Le spese processuali si addebitano alla parte soccombente, ma se il giudice sceglie di compensarle dovrà motivare adeguatamente la scelta

di Lucia Izzo - La Corte di Cassazione (VI sez. civile) torna a pronunciarsi sul tema dei costi del processo ed in particolare circa l'addebito delle spese processuali.

La sentenza 17276/2015 (qui allegata), depositata il 28 agosto, riguarda sanzioni amministrative in quanto originata dal ricorso di un cittadino avverso Equitalia e Comune di Roma: il ricorrente lamenta dinnanzi ai giudici del Palazzaccio, l'avvenuta compensazione delle spese processuali attuata in secondo grado sul presupposto che le parti appellate non avessero dato causa al gravame.

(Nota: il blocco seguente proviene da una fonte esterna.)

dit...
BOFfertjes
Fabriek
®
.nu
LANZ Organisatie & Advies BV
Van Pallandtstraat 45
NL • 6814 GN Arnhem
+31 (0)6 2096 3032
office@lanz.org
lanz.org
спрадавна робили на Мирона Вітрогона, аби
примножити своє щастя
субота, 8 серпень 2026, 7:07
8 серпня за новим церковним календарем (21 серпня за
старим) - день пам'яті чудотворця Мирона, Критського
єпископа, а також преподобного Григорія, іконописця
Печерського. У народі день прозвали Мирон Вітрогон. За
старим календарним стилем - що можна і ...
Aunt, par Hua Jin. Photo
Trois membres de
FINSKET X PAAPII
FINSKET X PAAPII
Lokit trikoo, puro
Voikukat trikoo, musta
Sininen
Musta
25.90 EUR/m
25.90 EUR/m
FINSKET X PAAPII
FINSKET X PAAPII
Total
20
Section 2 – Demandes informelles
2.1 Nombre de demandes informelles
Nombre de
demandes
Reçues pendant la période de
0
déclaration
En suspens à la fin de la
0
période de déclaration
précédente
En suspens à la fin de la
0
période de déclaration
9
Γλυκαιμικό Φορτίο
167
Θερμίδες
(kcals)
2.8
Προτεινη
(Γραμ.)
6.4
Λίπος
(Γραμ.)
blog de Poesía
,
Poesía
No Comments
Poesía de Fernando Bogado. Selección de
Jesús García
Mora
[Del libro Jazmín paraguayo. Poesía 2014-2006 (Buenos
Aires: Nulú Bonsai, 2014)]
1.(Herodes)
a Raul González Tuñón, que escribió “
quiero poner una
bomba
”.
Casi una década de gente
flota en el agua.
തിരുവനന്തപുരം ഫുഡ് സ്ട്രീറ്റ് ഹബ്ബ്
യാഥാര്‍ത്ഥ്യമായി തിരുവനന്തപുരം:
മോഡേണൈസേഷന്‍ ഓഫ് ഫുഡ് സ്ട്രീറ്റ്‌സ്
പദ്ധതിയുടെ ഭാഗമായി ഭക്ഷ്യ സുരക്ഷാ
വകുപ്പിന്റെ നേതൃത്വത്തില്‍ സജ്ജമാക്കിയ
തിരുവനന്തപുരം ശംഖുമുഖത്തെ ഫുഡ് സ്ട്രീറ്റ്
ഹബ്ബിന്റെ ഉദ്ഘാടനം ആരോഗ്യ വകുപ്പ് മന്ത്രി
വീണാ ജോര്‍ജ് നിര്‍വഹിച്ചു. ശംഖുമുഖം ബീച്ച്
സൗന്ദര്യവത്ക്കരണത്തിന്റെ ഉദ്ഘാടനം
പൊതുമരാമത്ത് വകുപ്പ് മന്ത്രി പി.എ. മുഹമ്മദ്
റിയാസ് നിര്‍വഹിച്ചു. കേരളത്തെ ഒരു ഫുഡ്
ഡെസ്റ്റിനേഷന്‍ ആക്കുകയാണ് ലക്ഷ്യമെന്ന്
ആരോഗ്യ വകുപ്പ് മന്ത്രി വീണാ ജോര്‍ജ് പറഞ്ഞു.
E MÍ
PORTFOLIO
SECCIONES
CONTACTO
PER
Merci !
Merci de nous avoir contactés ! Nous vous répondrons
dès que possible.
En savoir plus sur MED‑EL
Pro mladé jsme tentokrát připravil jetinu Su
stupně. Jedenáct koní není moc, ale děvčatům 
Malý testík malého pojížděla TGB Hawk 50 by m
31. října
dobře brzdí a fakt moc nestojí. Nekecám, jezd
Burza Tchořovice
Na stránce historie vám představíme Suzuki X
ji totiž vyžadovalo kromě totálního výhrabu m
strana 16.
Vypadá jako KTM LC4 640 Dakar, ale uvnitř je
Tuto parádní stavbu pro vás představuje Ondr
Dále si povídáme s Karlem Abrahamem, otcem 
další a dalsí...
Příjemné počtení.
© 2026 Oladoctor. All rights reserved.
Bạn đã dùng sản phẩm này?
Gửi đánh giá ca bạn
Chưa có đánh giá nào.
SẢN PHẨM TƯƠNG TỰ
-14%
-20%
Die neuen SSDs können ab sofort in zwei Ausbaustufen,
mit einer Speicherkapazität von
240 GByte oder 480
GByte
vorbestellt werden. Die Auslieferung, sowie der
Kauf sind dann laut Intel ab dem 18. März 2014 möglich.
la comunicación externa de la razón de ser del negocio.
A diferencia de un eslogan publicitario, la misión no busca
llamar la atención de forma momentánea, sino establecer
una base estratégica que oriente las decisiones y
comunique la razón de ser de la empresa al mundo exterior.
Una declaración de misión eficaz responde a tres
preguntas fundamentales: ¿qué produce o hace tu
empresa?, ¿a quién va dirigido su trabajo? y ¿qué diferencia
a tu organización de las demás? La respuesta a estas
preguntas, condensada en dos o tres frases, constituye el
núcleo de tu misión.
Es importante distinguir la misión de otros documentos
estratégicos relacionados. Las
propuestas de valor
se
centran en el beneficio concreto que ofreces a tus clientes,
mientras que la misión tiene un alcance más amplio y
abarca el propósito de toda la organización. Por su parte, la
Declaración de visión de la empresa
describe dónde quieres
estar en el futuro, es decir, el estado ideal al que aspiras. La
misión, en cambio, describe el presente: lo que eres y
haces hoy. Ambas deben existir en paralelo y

In primo grado, Equitalia e il Comune di Roma erano, invece, state codannate in solido alle spese di giudizio.

Precisano gli Ermellini che la giurisprudenza prevalente, richiede che la Suprema Corte debba accertare che non sia violato il principio secondo cui "le spese non possono essere poste a carico della parte totalmente vittoriosa, o che non siano addotte ragioni palesemente o macroscopicamente illogiche e tali da inficiare (...) lo stesso procedimento formativo della volontà decisionale".

Il principio generale prevede che il costo del processo vada dunque addebitato al soccombente, tuttavia il giudice, per giusti motivi, ha il potere di compesnare le spese, ma questo "potere di compensazione" non è discrezionale in quanto viene richiesta un'adeguata motivazione.

Infatti, l'assunto predetto ha trovato conferma legislativa, laddove l'art. 2 della L. 263/2005 ha introdotto (nei procedimenti instaurati dopo la sua entrata in vigore fissata al 1° marzo 2006) l'obbligo del giudice di indicare i motivi della compensazione.

Nella fattispecie in esame, le stesse ragioni che hanno portato il giudicante ad accogliere l'appello proposto, dovevano anche condurre alla liquidazione delle spese di secondo grado. La motivazione addotta, ossia che le parti appellate non avevano dato causa all'appello, non può considerarsi plausibile nell'escludere una loro soccombenza.

Pertanto, la Corte accoglie il ricorso e, pronunciandosi nel merito, condanna i controricorrenti in solido alle spese di appello e a quelle di legittimità.